Work to be completed -> In the listing below, find the line containing "les acteurs du sauvetage aérien" and the line containing "para Koba mientras que Wass ya jugó 103". Repeat exactly those two lines and every line between them.
——————————
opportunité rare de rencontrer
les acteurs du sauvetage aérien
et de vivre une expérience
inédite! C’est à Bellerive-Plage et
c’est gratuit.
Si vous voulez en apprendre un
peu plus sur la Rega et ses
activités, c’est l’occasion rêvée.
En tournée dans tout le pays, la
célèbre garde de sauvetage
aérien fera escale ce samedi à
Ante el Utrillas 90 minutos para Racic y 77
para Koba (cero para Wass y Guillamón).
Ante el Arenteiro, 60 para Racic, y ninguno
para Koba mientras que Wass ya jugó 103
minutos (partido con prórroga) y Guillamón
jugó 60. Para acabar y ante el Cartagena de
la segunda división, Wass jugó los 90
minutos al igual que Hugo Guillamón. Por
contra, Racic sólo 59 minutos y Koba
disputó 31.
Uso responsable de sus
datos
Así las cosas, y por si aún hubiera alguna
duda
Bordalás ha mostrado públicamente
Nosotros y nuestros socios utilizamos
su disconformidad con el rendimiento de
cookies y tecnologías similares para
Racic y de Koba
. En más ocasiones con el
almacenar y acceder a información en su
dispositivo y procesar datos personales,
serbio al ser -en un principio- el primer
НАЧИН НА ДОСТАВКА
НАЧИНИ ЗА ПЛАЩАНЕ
——————————
Exercise response ->
les acteurs du sauvetage aérien
et de vivre une expérience
inédite! C’est à Bellerive-Plage et
c’est gratuit.
Si vous voulez en apprendre un
peu plus sur la Rega et ses
activités, c’est l’occasion rêvée.
En tournée dans tout le pays, la
célèbre garde de sauvetage
aérien fera escale ce samedi à
Ante el Utrillas 90 minutos para Racic y 77
para Koba (cero para Wass y Guillamón).
Ante el Arenteiro, 60 para Racic, y ninguno
para Koba mientras que Wass ya jugó 103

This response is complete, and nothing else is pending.